Recovering vector-valued function from its Jacobian Matrix

Question

Consider a function $f:\Omega\subset\mathbb{R}^n\rightarrow\mathbb{R}^m$, for which the Jacobian matrix

$J_f(x_1,...,x_n)= \left( \begin{array}{ccc} \frac{\partial f_1}{\partial x_1} & ... & \frac{\partial f_1}{\partial x_n} \\ \vdots & & \vdots \\ \frac{\partial f_m}{\partial x_1} & ... & \frac{\partial f_m}{\partial x_n} \end{array} \right) $ is given.

Also, assume the component functions of $J_f$ are continuously differentiable on $\Omega$, and $\Omega$ is simply connected. If $m=1$ and $n=2$, it is well known that the function $f$ can be recovered from $J_f$ (in this case the gradient) if and only if $\frac{\partial}{\partial x_2}\frac{\partial f_1}{\partial x_1}=\frac{\partial}{\partial x_1}\frac{\partial f_1}{\partial x_2}$.

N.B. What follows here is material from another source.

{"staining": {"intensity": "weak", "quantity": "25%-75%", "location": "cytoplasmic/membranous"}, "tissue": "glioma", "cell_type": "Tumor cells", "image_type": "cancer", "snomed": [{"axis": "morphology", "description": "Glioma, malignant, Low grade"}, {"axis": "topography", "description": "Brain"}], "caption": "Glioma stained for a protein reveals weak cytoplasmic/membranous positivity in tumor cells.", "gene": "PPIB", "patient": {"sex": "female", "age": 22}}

So my question is whether there is a generalization of this result for arbitrary values of $m$ and $n$. I would appreciate any references!

Thank you!

Answer 1

Your question is very closely related to:

• Frobenius integrability theorem
• Integrability conditions for differential systems

I suspect that the first reference will be of most use.

Answer 2

Yes there is. For one thing, the mapping $f$ is recoverable if and only if each of its component $f_i$ is recoverable. So we can only consider the case where $m=1$. Then we know its all $n$ partial derivatives, or $$df=\sum_{i=1}^n\frac{\partial f}{\partial x_i}dx_i$$ Frobenius integrability theorem tells us that $f$ can be recovered if $$\frac{\partial^2f}{\partial x_i\partial x_j}=\frac{\partial^2f}{\partial x_j\partial x_i}$$